Task instructions:
For the listing that follows, give again exactly the lines from the one with "124: (270, 863)" to the one with "172: (516, 128)", including both.

Records for this task:
- Opening Delimiter -

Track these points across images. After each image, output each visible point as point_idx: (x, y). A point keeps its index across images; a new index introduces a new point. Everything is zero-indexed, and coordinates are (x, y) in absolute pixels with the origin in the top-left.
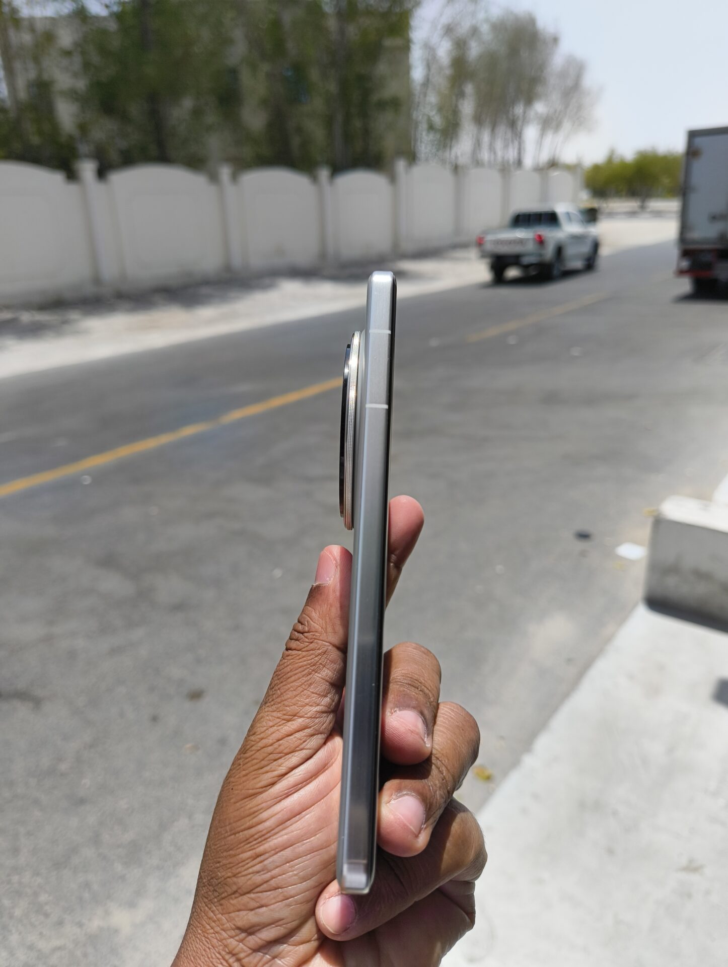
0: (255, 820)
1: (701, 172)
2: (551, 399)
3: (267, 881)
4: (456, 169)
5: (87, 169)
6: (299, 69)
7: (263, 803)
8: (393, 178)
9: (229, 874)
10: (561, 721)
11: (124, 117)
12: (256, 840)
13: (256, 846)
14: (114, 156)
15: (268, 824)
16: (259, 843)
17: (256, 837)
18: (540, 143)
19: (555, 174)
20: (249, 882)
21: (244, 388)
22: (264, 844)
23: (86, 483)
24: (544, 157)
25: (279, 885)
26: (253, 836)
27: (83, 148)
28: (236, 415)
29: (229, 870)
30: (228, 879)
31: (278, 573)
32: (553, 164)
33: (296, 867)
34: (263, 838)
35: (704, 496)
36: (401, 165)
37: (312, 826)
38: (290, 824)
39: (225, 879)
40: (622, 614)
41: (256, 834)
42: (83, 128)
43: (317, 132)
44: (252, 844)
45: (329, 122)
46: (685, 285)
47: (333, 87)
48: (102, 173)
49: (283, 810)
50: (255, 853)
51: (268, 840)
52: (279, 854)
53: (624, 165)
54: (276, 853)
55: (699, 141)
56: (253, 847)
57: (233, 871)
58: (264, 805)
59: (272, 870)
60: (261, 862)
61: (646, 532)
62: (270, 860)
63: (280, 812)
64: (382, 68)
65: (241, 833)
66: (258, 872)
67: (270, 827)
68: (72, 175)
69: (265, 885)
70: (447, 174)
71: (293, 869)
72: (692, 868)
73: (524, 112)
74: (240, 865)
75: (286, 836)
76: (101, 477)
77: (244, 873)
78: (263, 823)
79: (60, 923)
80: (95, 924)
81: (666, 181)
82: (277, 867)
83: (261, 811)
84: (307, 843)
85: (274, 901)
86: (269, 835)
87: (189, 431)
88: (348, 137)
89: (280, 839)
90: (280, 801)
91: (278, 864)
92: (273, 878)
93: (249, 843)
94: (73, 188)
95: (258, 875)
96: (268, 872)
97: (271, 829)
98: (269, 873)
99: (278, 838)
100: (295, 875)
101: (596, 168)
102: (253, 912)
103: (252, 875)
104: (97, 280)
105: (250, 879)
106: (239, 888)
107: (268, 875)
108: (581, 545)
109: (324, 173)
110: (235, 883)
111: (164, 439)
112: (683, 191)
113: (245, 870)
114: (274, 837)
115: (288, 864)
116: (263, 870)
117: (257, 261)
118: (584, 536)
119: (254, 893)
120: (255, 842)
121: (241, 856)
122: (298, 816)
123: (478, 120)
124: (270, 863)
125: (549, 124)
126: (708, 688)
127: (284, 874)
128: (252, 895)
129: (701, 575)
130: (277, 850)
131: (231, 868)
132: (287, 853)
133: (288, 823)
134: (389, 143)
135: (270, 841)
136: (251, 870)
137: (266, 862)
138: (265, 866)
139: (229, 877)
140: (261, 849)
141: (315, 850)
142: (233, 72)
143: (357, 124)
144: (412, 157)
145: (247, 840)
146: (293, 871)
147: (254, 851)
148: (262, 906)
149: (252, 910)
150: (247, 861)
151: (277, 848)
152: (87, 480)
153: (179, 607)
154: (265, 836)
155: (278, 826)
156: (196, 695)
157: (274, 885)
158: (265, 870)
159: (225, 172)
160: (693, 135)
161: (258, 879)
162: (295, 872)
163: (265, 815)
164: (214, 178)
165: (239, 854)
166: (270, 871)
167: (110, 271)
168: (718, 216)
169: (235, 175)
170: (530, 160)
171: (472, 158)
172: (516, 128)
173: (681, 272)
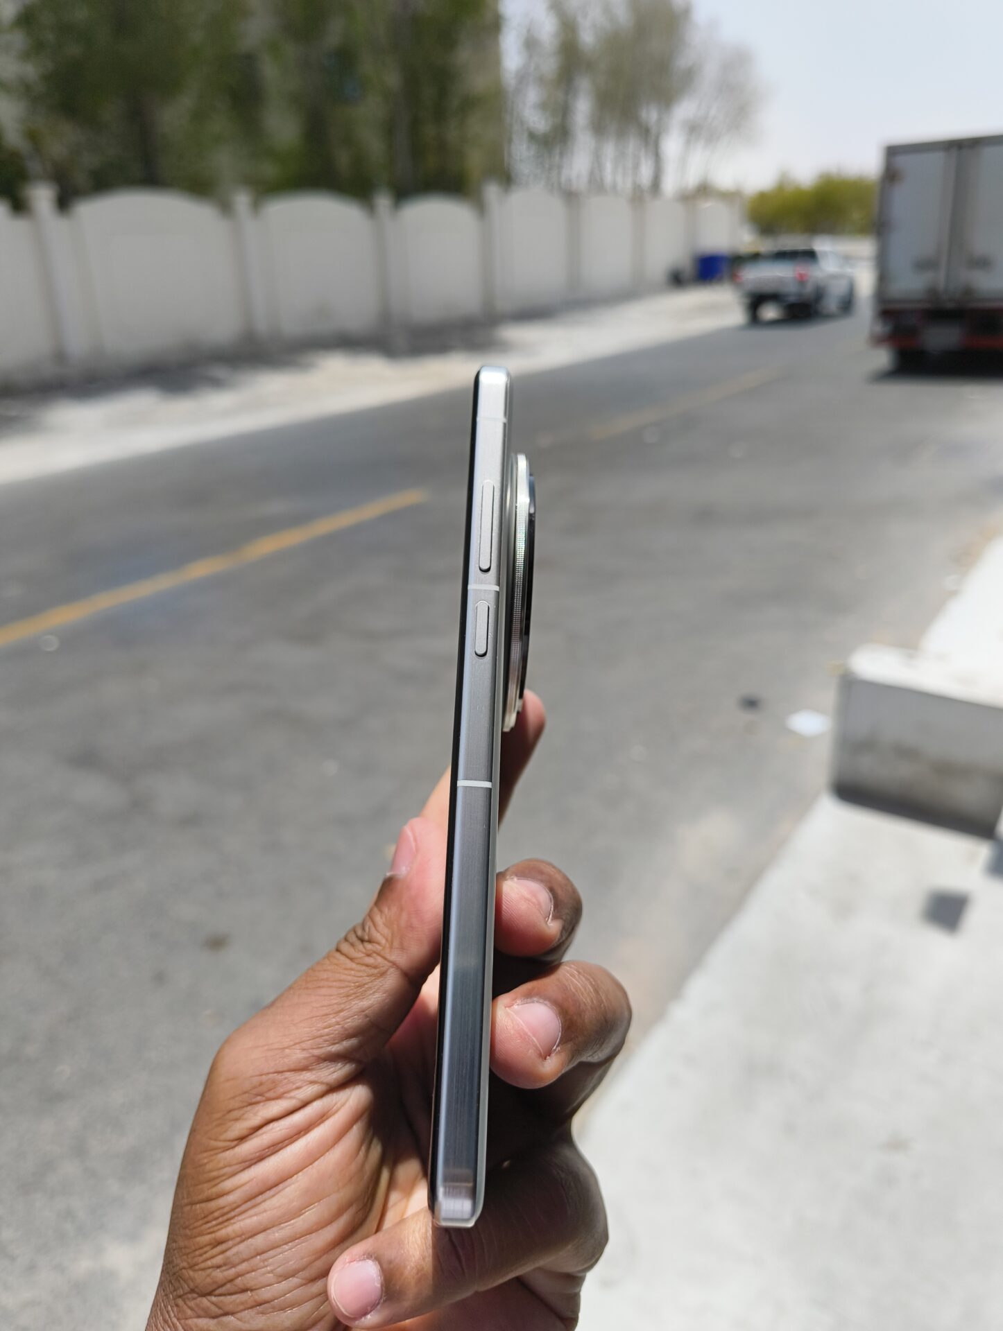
0: (214, 1190)
1: (903, 202)
2: (705, 516)
3: (231, 1281)
4: (570, 196)
5: (42, 196)
6: (345, 58)
7: (225, 1167)
8: (481, 207)
9: (185, 1264)
10: (721, 956)
11: (93, 121)
12: (216, 1218)
13: (215, 1228)
14: (81, 179)
15: (231, 1198)
16: (223, 1222)
17: (216, 1214)
18: (684, 161)
19: (707, 205)
20: (208, 1280)
21: (276, 507)
22: (228, 1226)
23: (49, 649)
24: (692, 178)
25: (248, 1286)
26: (213, 1212)
27: (34, 166)
28: (265, 546)
29: (185, 1257)
30: (183, 1270)
31: (331, 768)
32: (704, 190)
33: (271, 1260)
34: (225, 1218)
35: (909, 644)
36: (492, 191)
37: (295, 1203)
38: (261, 1200)
39: (181, 1269)
40: (801, 806)
41: (216, 1211)
42: (33, 136)
43: (374, 144)
44: (210, 1225)
45: (389, 130)
46: (882, 358)
47: (393, 79)
48: (64, 202)
49: (252, 1180)
50: (215, 1239)
51: (232, 1221)
52: (245, 1242)
53: (799, 194)
54: (242, 1241)
55: (901, 161)
56: (212, 1230)
57: (189, 1261)
58: (227, 1170)
59: (238, 1264)
60: (223, 1252)
61: (829, 697)
62: (235, 1250)
63: (248, 1182)
64: (464, 55)
65: (198, 1206)
66: (219, 1267)
67: (234, 1203)
68: (18, 207)
69: (228, 1286)
70: (556, 205)
71: (266, 1263)
72: (897, 1144)
73: (660, 120)
74: (197, 1253)
75: (255, 1218)
76: (72, 639)
77: (202, 1266)
78: (225, 1197)
79: (31, 1268)
80: (83, 1265)
81: (856, 215)
82: (244, 1261)
83: (224, 1178)
84: (286, 1226)
85: (242, 1307)
86: (233, 1214)
87: (200, 570)
88: (417, 151)
89: (248, 1221)
90: (249, 1166)
91: (245, 1257)
92: (239, 1275)
93: (208, 1222)
94: (20, 226)
95: (218, 1270)
96: (231, 1268)
97: (235, 1205)
98: (233, 1269)
99: (244, 1219)
100: (271, 1272)
101: (762, 197)
102: (216, 1320)
103: (211, 1270)
104: (60, 356)
105: (209, 1275)
106: (197, 1287)
107: (232, 1272)
108: (747, 716)
109: (383, 201)
110: (193, 1280)
111: (163, 583)
112: (879, 227)
113: (203, 1262)
114: (240, 1218)
115: (258, 1257)
116: (225, 1264)
117: (291, 327)
118: (751, 703)
119: (215, 1296)
120: (214, 1223)
121: (198, 1239)
122: (275, 1189)
123: (598, 128)
124: (234, 1255)
125: (695, 132)
126: (915, 904)
127: (253, 1271)
128: (213, 1299)
129: (905, 752)
130: (243, 1237)
131: (188, 1254)
132: (259, 1241)
133: (260, 1199)
134: (475, 160)
135: (234, 1223)
136: (209, 1263)
137: (229, 1253)
138: (228, 1258)
139: (184, 1268)
140: (222, 1233)
141: (298, 1236)
142: (249, 59)
143: (429, 131)
144: (507, 178)
145: (205, 1217)
146: (266, 1266)
147: (213, 1235)
148: (226, 1314)
149: (214, 1317)
150: (205, 1249)
151: (243, 1234)
152: (53, 644)
153: (191, 820)
154: (227, 1216)
155: (246, 1202)
156: (217, 943)
157: (242, 1286)
158: (227, 1264)
159: (242, 200)
160: (893, 152)
161: (219, 1275)
162: (269, 1268)
163: (228, 1184)
164: (226, 208)
165: (195, 1237)
166: (234, 1266)
167: (78, 344)
168: (924, 265)
169: (256, 205)
170: (670, 185)
171: (590, 182)
172: (650, 139)
173: (878, 341)
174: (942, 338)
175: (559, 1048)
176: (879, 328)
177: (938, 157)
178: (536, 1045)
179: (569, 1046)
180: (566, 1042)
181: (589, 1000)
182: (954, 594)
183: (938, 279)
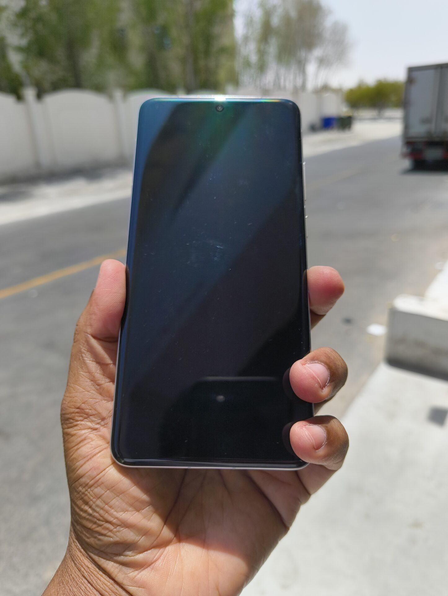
1: (416, 93)
2: (327, 236)
4: (264, 92)
5: (30, 93)
6: (164, 31)
11: (52, 60)
14: (47, 85)
18: (316, 75)
19: (327, 95)
23: (34, 296)
24: (320, 83)
27: (26, 80)
32: (326, 88)
35: (420, 294)
36: (229, 89)
40: (371, 368)
42: (27, 69)
43: (176, 68)
45: (183, 61)
46: (407, 163)
47: (186, 39)
48: (40, 96)
53: (369, 89)
55: (415, 74)
61: (385, 318)
64: (216, 30)
68: (19, 98)
72: (417, 525)
73: (306, 56)
81: (393, 98)
88: (196, 72)
94: (21, 106)
101: (351, 91)
104: (38, 165)
108: (346, 327)
112: (404, 104)
118: (348, 321)
125: (322, 62)
126: (424, 413)
129: (420, 344)
134: (222, 75)
142: (122, 31)
143: (202, 63)
144: (237, 83)
152: (35, 294)
159: (118, 94)
160: (411, 70)
164: (111, 97)
167: (46, 159)
168: (426, 121)
169: (125, 96)
170: (310, 85)
171: (274, 85)
172: (301, 66)
173: (404, 155)
174: (434, 154)
175: (329, 384)
176: (405, 150)
177: (432, 72)
178: (319, 382)
179: (333, 383)
180: (331, 382)
181: (340, 364)
182: (440, 271)
183: (432, 127)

- Closing Delimiter -

Result for this task:
124: (270, 863)
125: (549, 124)
126: (708, 688)
127: (284, 874)
128: (252, 895)
129: (701, 575)
130: (277, 850)
131: (231, 868)
132: (287, 853)
133: (288, 823)
134: (389, 143)
135: (270, 841)
136: (251, 870)
137: (266, 862)
138: (265, 866)
139: (229, 877)
140: (261, 849)
141: (315, 850)
142: (233, 72)
143: (357, 124)
144: (412, 157)
145: (247, 840)
146: (293, 871)
147: (254, 851)
148: (262, 906)
149: (252, 910)
150: (247, 861)
151: (277, 848)
152: (87, 480)
153: (179, 607)
154: (265, 836)
155: (278, 826)
156: (196, 695)
157: (274, 885)
158: (265, 870)
159: (225, 172)
160: (693, 135)
161: (258, 879)
162: (295, 872)
163: (265, 815)
164: (214, 178)
165: (239, 854)
166: (270, 871)
167: (110, 271)
168: (718, 216)
169: (235, 175)
170: (530, 160)
171: (472, 158)
172: (516, 128)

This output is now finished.